12Después el Espíritu Santo le impulsó al desierto, 13donde permaneció cuarenta días. Allí le probó Satanás en diversas ocasiones; pero a Jesús, a quien acompañaban tan sólo las fieras, los ángeles le servían.

Llamamiento de los primeros discípulos

Mt 4:18-22; Lc 5:2-11; Jn 1:35-42

14Después que Juan fuera encarcelado, Jesús se dirigió a Galilea para anunciar el evangelio del reino de Dios. Decía:

15—¡Ha llegado la hora! ¡El reino de Dios se ha acercado! ¡Arrepentíos, apartaos del pecado y creed al evangelio!

16Un día, andando por la orilla del mar de Galilea, vio a dos hermanos, Simón y Andrés, que lanzaban sus redes al agua, porque eran pescadores. 17Jesús les dijo:

—¡Venid, seguidme y os convertiré en pescadores de hombres! 18De inmediato abandonaron ellos las redes y le siguieron. 19Un poco más adelante vio a Jacobo y a Juan, hijos de Zebedeo, que estaban en una barca remendando las redes. 20También a estos los llamó, y ellos, dejando en la barca a Zebedeo con los jornaleros, se fueron con Jesús.

Jesús expulsa a un espíritu maligno

Lc 4:31-37

21Llegaron a Cafarnaum, donde los sábados entraba Jesús en la sinagoga y se ponía a enseñar. 22Los que le escuchaban se admiraban de su enseñanza, porque les hablaba como alguien que goza de toda autoridad, y no como los escribas.

23En la sinagoga había un hombre poseído por un espíritu impuro, que empezó a gritar:

24—¿Por qué nos molestas, Jesús de Nazaret? ¿Has venido a destruirnos? ¡Yo sé que tú eres el santo Hijo de Dios!

25Jesús le ordenó:

—¡Cállate y sal de ese hombre!

26Al punto, el espíritu impuro salió de él, haciéndole gritar y sacudiéndolo con violentas convulsiones. 27Tan asombrados quedaron todos los que lo vieron, que luego comentaban:

—¿Qué es esto? ¿Qué nueva enseñanza es ésta, y qué autoridad tiene ese hombre, que hasta los espíritus impuros le obedecen?

28Con la noticia de lo sucedido, la fama de Jesús se difundió rápidamente por toda la región de Galilea.

Jesús sana a muchos enfermos

Mt 8:14-15; Lc 4:38-39

Mt 8:16-17; Lc 4:40-41

29Al salir de la sinagoga se dirigió, junto con Jacobo y Juan, a casa de Simón y Andrés. 30La suegra de Simón estaba en cama, postrada por la fiebre; Jesús, al saberlo, 31se acercó a la enferma, la tomó de la mano y la incorporó. En el mismo momento le desapareció la fiebre, y se puso a servirles la mesa. 32Al atardecer, después de ponerse el sol, la casa se llenó de enfermos y endemoniados que la gente llevaba a Jesús, para que los sanara. 33La gente de la ciudad, agolpándose ante la puerta, 34pudo presenciar cómo curaba de diversos males a muchos que estaban enfermos, y cómo expulsaba a multitud de demonios. Pero a los demonios que expulsaba, Jesús no les permitía que hablaran de él y revelasen quién era.

Lista de ejercicios:
- A) Responde con base en el pasaje sobre Jesús en Galilea:
(i) ¿Cuántos días permaneció Jesús en el desierto?
(ii) ¿Qué hacían Jacobo y Juan en la barca cuando Jesús los vio?
(iii) ¿Quién estaba en cama, postrada por la fiebre?
- B) Reproduce sin cambios el fragmento del pasaje que comienza en las palabras "Jesús sana a" y termina después de "revelasen quién era.".
Las filas proceden de una fuente distinta a la del pasaje.

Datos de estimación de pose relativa
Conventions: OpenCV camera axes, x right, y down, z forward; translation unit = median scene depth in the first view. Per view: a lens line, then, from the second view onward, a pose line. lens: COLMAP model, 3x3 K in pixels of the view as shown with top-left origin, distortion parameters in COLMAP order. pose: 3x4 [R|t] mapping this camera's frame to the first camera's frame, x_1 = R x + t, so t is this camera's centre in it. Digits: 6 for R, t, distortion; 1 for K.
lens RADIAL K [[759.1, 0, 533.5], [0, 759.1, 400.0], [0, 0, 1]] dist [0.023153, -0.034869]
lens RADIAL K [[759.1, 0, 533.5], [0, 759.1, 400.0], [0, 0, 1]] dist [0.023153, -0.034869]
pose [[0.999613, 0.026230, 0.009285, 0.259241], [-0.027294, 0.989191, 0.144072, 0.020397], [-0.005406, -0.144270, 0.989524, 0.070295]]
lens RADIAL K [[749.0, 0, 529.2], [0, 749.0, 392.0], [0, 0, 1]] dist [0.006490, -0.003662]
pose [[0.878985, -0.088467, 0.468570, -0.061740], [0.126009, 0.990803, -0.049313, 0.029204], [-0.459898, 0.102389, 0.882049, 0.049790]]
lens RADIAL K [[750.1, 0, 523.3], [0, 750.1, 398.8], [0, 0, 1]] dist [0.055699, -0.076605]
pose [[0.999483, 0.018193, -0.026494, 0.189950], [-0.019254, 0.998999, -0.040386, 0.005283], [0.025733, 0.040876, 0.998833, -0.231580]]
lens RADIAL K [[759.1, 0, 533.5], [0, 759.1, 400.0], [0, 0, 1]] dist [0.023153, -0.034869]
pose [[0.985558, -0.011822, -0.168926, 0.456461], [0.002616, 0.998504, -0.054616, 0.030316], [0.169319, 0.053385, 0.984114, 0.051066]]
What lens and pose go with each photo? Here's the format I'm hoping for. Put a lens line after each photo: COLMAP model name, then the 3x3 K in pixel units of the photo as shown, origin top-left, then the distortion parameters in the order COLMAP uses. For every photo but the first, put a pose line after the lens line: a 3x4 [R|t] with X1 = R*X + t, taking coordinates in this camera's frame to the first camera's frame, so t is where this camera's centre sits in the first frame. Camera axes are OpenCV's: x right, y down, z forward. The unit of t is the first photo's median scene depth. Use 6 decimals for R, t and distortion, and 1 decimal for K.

Respuestas dadas:
- A)
(i) Cuarenta días.
(ii) Estaban remendando las redes.
(iii) La suegra de Simón.

- B)
Jesús sana a muchos enfermos

Mt 8:14-15; Lc 4:38-39

Mt 8:16-17; Lc 4:40-41

29Al salir de la sinagoga se dirigió, junto con Jacobo y Juan, a casa de Simón y Andrés. 30La suegra de Simón estaba en cama, postrada por la fiebre; Jesús, al saberlo, 31se acercó a la enferma, la tomó de la mano y la incorporó. En el mismo momento le desapareció la fiebre, y se puso a servirles la mesa. 32Al atardecer, después de ponerse el sol, la casa se llenó de enfermos y endemoniados que la gente llevaba a Jesús, para que los sanara. 33La gente de la ciudad, agolpándose ante la puerta, 34pudo presenciar cómo curaba de diversos males a muchos que estaban enfermos, y cómo expulsaba a multitud de demonios. Pero a los demonios que expulsaba, Jesús no les permitía que hablaran de él y revelasen quién era.